Even though Namine only got her trach cap recently, I think it’s done nothing but made her more eager to be rid of all her equipment and crap. She’ll have the cap on when I play outside with her, and she’ll keep it on well after we go inside (because the bugs decide at some point that we must taste delicious). She’s kept it on throughout dinner, and after as well.
Speaking of dinner, she ate a whole ton of food last night. I’m used to Namine eating a lot, now that her palate is fixed and she doesn’t get food stuck up there anymore, but this was ridiculous. I don’t think I’ve ever seen her clean off her tray before, but that’s basically what she did.
One more thing before I wrap up here. You’d think it would be the easiest thing in the world to say, “yes, I want my daughter to have surgery on her feet. After all, she needs it to be able to walk.” It should be, but it’s not. You see, there is a chance – we don’t know the percentage, as the ortho doctor hasn’t told us – that Namine’s feet will regress. There’s a chance that her feet, despite being in casts at first, then braces, will still re-form themselves back to their “clubbed” shape.

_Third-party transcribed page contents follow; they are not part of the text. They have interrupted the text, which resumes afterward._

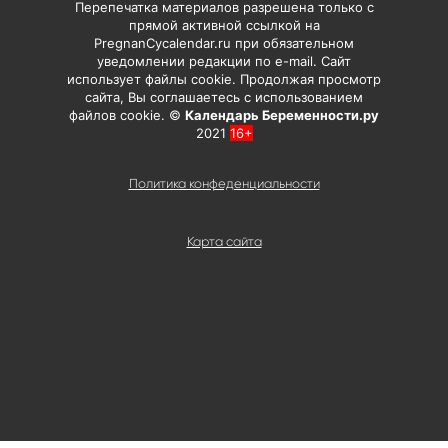
Перепечатка материалов разрешена только с
прямой активной ссылкой на
PregnanCycalendar.ru при обязательном
уведомлении редакции по e-mail. Сайт
использует файлы cookie. Продолжая просмотр
сайта, Вы соглашаетесь с использованием
файлов cookie. ©
Календарь Беременности.ру
2021
16+
Политика конфеденциальности
Карта сайта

First, this makes us ask, what if this happens? Well, then we have the same choice again. Operate, or leave her feet as they are. So, looking ahead, do we want to put her through the pain and misery of being operated on, of having casts and braces, of, well, having pain, simply for something that might not even take? Yes. For two reasons.

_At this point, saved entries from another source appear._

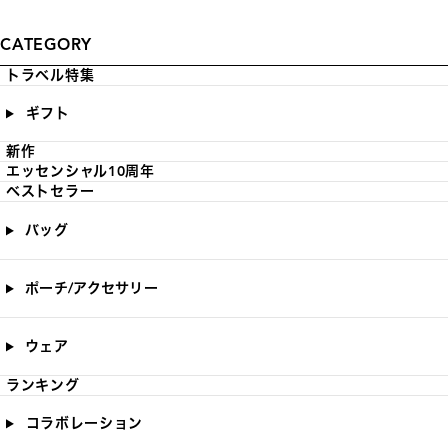
CATEGORY
トラベル特集
ギフト
新作
エッセンシャル10周年
ベストセラー
バッグ
ポーチ/アクセサリー
ウェア
ランキング
コラボレーション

Number one: we do not know anything for sure. Our special needs doctor, Dr. Gordon, has told us on more than one occasion that medicine is inexact at best, that we don’t know anything for certain. (That’s never been more true than now.) We don’t know what might happen, and after carefully weighing the risks, we think it’s worth it. And the second reason: Namine has been disregarding what doctors have told us “what would happen” and done her own thing for over two years now. Before she was born, they told us she’d never move her legs. She’d probably be mentally handicapped. (They couldn’t have been more wrong.) She probably wouldn’t live two weeks. (Her second birthday is in two days.) All of her surgeries have gone exceedingly well.
So who knows? Namine might buck the odds. Her feet might regress, and they might not. We don’t even know if her legs will be strong enough to support her, but we believe that Namine at least deserves the chance, the opportunity, to try.